◆ DESCRIPTION OF THE TASK ◆
Exactly the lines from the one with "Email notifications" to the end of the entries should appear in your answer, retyped word for word.

◆ TASK INPUTS ◆
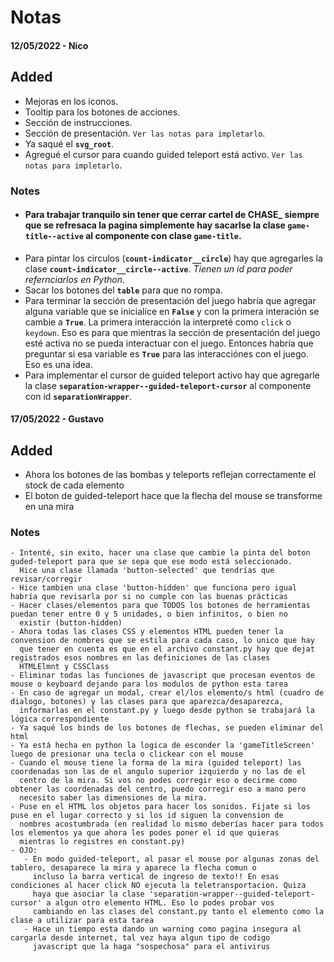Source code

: # Notas

#### 12/05/2022 - Nico
## Added
  - Mejoras en los iconos.
  - Tooltip para los botones de acciones.
  - Sección de instrucciones.
  - Sección de presentación. `Ver las notas para impletarlo`.
  - Ya saqué el **`svg_root`**.
  - Agregué el cursor para cuando guided teleport está activo. `Ver las notas para impletarlo`.


### Notes

  - #### **Para trabajar tranquilo sin tener que cerrar cartel de CHASE_ siempre que se refresaca la pagina simplemente hay sacarlse la clase `game-title--active` al componente con clase `game-title`.** 
  - Para pintar los circulos (**`count-indicator__circle`**) hay que agregarles la clase **`count-indicator__circle--active`**. _Tienen un id para poder refernciarlos en Python_.
  - Sacar los botones del **`table`** para que no rompa.
  - Para terminar la sección de presentación del juego habría que agregar alguna variable que se inicialice en **`False`** y con la primera interación se cambie a **`True`**. La primera interacción la interpreté como `click` o `keydown`. Eso es para que mientras la sección de presentación del juego esté activa no se pueda interactuar con el juego. Entonces habría que preguntar si esa variable es **`True`** para las interacciónes con el juego. Eso es una idea.
  - Para implementar el cursor de guided teleport activo hay que agregarle la clase **`separation-wrapper--guided-teleport-cursor`** al componente con id **`separationWrapper`**.



#### 17/05/2022 - Gustavo
## Added
   - Ahora los botones de las bombas y teleports reflejan correctamente el stock de cada elemento
   - El boton de guided-teleport hace que la flecha del mouse se transforme en una mira

### Notes
    - Intenté, sin exito, hacer una clase que cambie la pinta del boton guded-teleport para que se sepa que ese modo está seleccionado. 
      Hice una clase llamada 'button-selected' que tendrías que revisar/corregir
    - Hice tambien una clase 'button-hidden' que funciona pero igual habría que revisarla por si no cumple con las buenas prácticas
    - Hacer clases/elementos para que TODOS los botones de herramientas puedan tener entre 0 y 5 unidades, o bien infinitos, o bien no 
      existir (button-hidden) 
    - Ahora todas las clases CSS y elementos HTML pueden tener la convension de nombres que se estila para cada caso, lo unico que hay 
      que tener en cuenta es que en el archivo constant.py hay que dejat registrados esos nombres en las definiciones de las clases 
      HTMLElmnt y CSSClass
    - Eliminar todas las funciones de javascript que procesan eventos de mouse o keyboard dejando para los modulos de python esta tarea
    - En caso de agregar un modal, crear el/los elemento/s html (cuadro de dialogo, botones) y las clases para que aparezca/desaparezca, 
      informarlas en el constant.py y luego desde python se trabajará la lógica correspondiente
    - Ya saqué los binds de los botones de flechas, se pueden eliminar del html
    - Ya está hecha en python la logica de esconder la 'gameTitleScreen' luego de presionar una tecla o clickear con el mouse
    - Cuando el mouse tiene la forma de la mira (guided teleport) las coordenadas son las de el angulo superior izquierdo y no las de el
      centro de la mira. Si vos no podes corregir eso o decirme como obtener las coordenadas del centro, puedo corregir eso a mano pero 
      necesito saber las dimensiones de la mira.
    - Puse en el HTML los objetos para hacer los sonidos. Fijate si los puse en el lugar correcto y si los id siguen la convension de 
      nombres acostumbrada (en realidad lo mismo deberías hacer para todos los elementos ya que ahora les podes poner el id que quieras 
      mientras lo registres en constant.py)
    - OJO:
       - En modo guided-teleport, al pasar el mouse por algunas zonas del tablero, desaparece la mira y aparece la flecha comun o 
         incluso la barra vertical de ingreso de texto!! En esas condiciones al hacer click NO ejecuta la teletransportacion. Quiza 
         haya que asociar la clase 'separation-wrapper--guided-teleport-cursor' a algun otro elemento HTML. Eso lo podes probar vos 
         cambiando en las clases del constant.py tanto el elemento como la clase a utilizar para esta tarea
       - Hace un tiempo esta dando un warning como pagina insegura al cargarla desde internet, tal vez haya algun tipo de codigo 
         javascript que la haga "sospechosa" para el antivirus
    
    
    
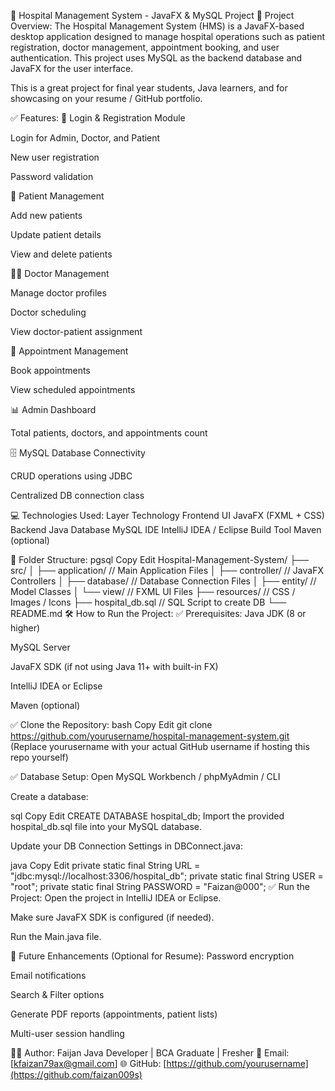 🏥 Hospital Management System - JavaFX & MySQL Project
📌 Project Overview:
The Hospital Management System (HMS) is a JavaFX-based desktop application designed to manage hospital operations such as patient registration, doctor management, appointment booking, and user authentication.
This project uses MySQL as the backend database and JavaFX for the user interface.

This is a great project for final year students, Java learners, and for showcasing on your resume / GitHub portfolio.

✅ Features:
🔑 Login & Registration Module

Login for Admin, Doctor, and Patient

New user registration

Password validation

📝 Patient Management

Add new patients

Update patient details

View and delete patients

👨‍⚕️ Doctor Management

Manage doctor profiles

Doctor scheduling

View doctor-patient assignment

📅 Appointment Management

Book appointments

View scheduled appointments

📊 Admin Dashboard

Total patients, doctors, and appointments count

🗄️ MySQL Database Connectivity

CRUD operations using JDBC

Centralized DB connection class

💻 Technologies Used:
Layer	Technology
Frontend UI	JavaFX (FXML + CSS)
Backend	Java
Database	MySQL
IDE	IntelliJ IDEA / Eclipse
Build Tool	Maven (optional)

📂 Folder Structure:
pgsql
Copy
Edit
Hospital-Management-System/
├── src/
│   ├── application/        // Main Application Files
│   ├── controller/          // JavaFX Controllers
│   ├── database/            // Database Connection Files
│   ├── entity/              // Model Classes
│   └── view/                // FXML UI Files
├── resources/               // CSS / Images / Icons
├── hospital_db.sql          // SQL Script to create DB
└── README.md
🛠️ How to Run the Project:
✅ Prerequisites:
Java JDK (8 or higher)

MySQL Server

JavaFX SDK (if not using Java 11+ with built-in FX)

IntelliJ IDEA or Eclipse

Maven (optional)

✅ Clone the Repository:
bash
Copy
Edit
git clone https://github.com/yourusername/hospital-management-system.git
(Replace yourusername with your actual GitHub username if hosting this repo yourself)

✅ Database Setup:
Open MySQL Workbench / phpMyAdmin / CLI

Create a database:

sql
Copy
Edit
CREATE DATABASE hospital_db;
Import the provided hospital_db.sql file into your MySQL database.

Update your DB Connection Settings in DBConnect.java:

java
Copy
Edit
private static final String URL = "jdbc:mysql://localhost:3306/hospital_db";
private static final String USER = "root";
private static final String PASSWORD = "Faizan@000";
✅ Run the Project:
Open the project in IntelliJ IDEA or Eclipse.

Make sure JavaFX SDK is configured (if needed).

Run the Main.java file.

🎯 Future Enhancements (Optional for Resume):
Password encryption

Email notifications

Search & Filter options

Generate PDF reports (appointments, patient lists)

Multi-user session handling

🧑‍💻 Author:
Faijan 
Java Developer | BCA Graduate | Fresher
📧 Email: [kfaizan79ax@gmail.com]
🌐 GitHub: [https://github.com/yourusername](https://github.com/faizan009s)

◆ THE ANSWER ◆
Email notifications

Search & Filter options

Generate PDF reports (appointments, patient lists)

Multi-user session handling

🧑‍💻 Author:
Faijan 
Java Developer | BCA Graduate | Fresher
📧 Email: [kfaizan79ax@gmail.com]
🌐 GitHub: [https://github.com/yourusername](https://github.com/faizan009s)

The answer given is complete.